Kotak Alternate Asset Managers Ltd (KAAML), the alternative assets arm of Kotak Mahindra Group, aims to raise up to $2 billion for a new private credit fund to tap the growing demand for such products in India, its chief executive told Bloomberg in an interview.
The fund will offer a range of financing options, including acquisition funding, equity-backed loans, and annuity assets that generate steady cash flow, said Lakshmi Iyer.
“We’re seeking an investment return in the 18%-20% range,” she said. “Structured credit instruments will be the underlying, with tenors ranging from four to seven years.” The firm’s Strategic Situation Fund I, for instance, delivered over 20% of compound annual growth rate in local currency terms since it was launched in 2019, she added.

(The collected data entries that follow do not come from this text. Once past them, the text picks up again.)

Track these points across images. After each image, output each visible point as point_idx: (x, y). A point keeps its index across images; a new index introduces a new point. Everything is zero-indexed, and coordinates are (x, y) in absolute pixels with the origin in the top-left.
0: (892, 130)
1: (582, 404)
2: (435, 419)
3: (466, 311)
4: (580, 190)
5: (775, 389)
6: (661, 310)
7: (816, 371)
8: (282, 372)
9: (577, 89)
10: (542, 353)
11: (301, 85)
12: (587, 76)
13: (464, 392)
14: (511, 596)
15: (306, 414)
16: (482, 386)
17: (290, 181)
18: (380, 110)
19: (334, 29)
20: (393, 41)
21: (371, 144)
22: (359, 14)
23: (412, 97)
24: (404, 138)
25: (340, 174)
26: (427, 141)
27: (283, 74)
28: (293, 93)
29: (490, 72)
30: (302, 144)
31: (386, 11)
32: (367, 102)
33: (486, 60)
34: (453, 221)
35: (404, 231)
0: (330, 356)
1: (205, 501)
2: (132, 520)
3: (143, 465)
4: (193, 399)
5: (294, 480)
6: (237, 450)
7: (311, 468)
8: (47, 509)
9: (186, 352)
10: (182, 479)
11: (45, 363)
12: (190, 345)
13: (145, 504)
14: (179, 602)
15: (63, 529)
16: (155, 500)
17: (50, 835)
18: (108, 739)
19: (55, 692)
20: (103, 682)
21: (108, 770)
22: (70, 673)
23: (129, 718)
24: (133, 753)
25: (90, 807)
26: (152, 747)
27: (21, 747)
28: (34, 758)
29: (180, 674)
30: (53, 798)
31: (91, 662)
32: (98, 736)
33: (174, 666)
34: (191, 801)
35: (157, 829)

KAAML was established in early 2005 and focuses on alternative asset management and investment advisory businesses. It has raised, managed, or advised over $22 billion across different asset classes, including private equity, real estate, infrastructure, special situations, private credit, and investment advisory.
The private credit segment in India has been witnessing growing traction by capitalising on the financing gap left by traditional lenders. Some prominent players in the industry include Vivriti, Edelweiss, Incred, Innoven, Anicut Capital, Neo Asset Management, BPEA Credit, and 360 One Credit, among others.
According to a report by EY, in the past 2.5 years, private credit deals have totalled over $20 billion in India, with a significant chunk directed towards the real estate sector.
In February, the government-backed domestic infrastructure fund, National Investment & Infrastructure Fund (NIIF), said it is seeking to raise a $2-billion private credit fund.
Separately, private credit fund manager Vivriti Asset Management, a subsidiary of mid-market lender Vivriti Capital, is on track to close its third private credit fund, targeting Rs 1,500 crore ($174 million) by mid-to-late 2025, a top executive at the firm told DealStreetAsia in January.
Kotak’s proposed fund will be open for subscription to both offshore and local investors, according to Iyer.